From The New Criterion

Photo by Marjan Blan | @marjanblan / Unsplash

No wonder that Stalin took such a keen interest in literature and ideas. Svetlana pointed out that in her father’s Kremlin apartment “there was no room for pictures on the walls—they were lined with books.” Stalin’s adopted son Artem Sergeev recalled that at every encounter his father asked him what he had been reading and what he thought about it. The son of the secret police chief Lavrenty Beria claimed that when Stalin visited someone from his inner circle, “he went to the man’s library and even opened the books to check whether they had been read.” Although he was always ordering books, Stalin borrowed from others as well. The poet Demyan Bedny was foolish enough to complain that he hated to lend his books to Stalin because they were returned covered with greasy fingermarks. That was the last Bedny saw of his luxurious apartment.

It is hardly surprising that Stalin read and reread Machiavelli’s The Prince. Neither is it strange that he knew well the works of his Bolshevik rivals Trotsky, Bukharin, Zinoviev, and Kamenev, or that he underlined key passages in Hitler’s Mein Kampf. But he also read a lot of Russian and world literature, apparently cherishing Pushkin as well as satirists and social critics including Gogol, Saltykov-Shchedrin, and Zola.

Iexpected to learn a great deal from the first comprehensive account of Stalin’s annotations, Stalin’s Library, by Geoffrey Roberts.1 A professor emeritus at University College Cork, Roberts is the author of a biography of Marshal Georgy Zhukov, who commanded Soviet armies during World War II, and of Stalin’s Wars: From World War to Cold War. He promises significant revelations:

“It is impossible to know somebody ‘inside out,’ ” wrote Stalin to the poet Demyan Bedny in 1924, but through his library we can get to know him from the outside in. In viewing the world through Stalin’s eyes we can picture his personality as well as his most intimate thoughts.

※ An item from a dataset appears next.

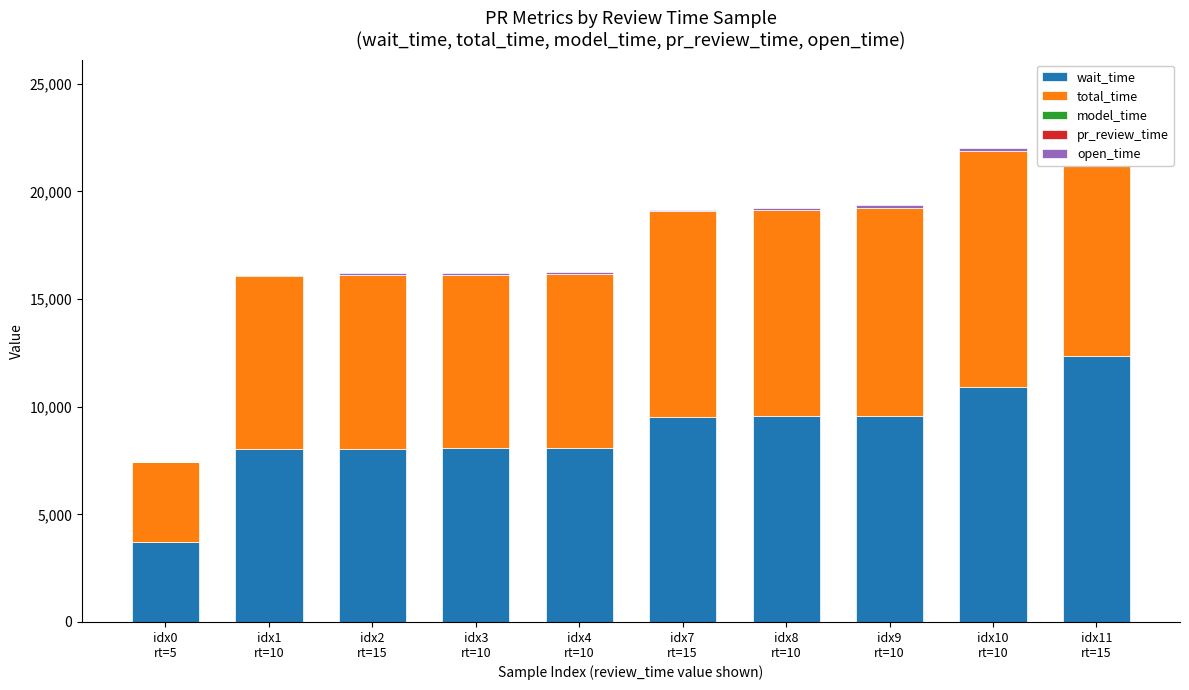

At which category does the chart reach its peak across all series?

idx11
rt=15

Alas, this book offers no significant discoveries, intimate or otherwise. It meanders pointlessly from topic to topic unrelated to the annotations—Did Stalin’s father beat him? Is the charge that he worked for the tsarist secret police correct? How did he justify to the world his treaty with Hitler?—but says nothing new about any of them. Frequently, Roberts seems to forget that this is a study of Stalin’s pometki.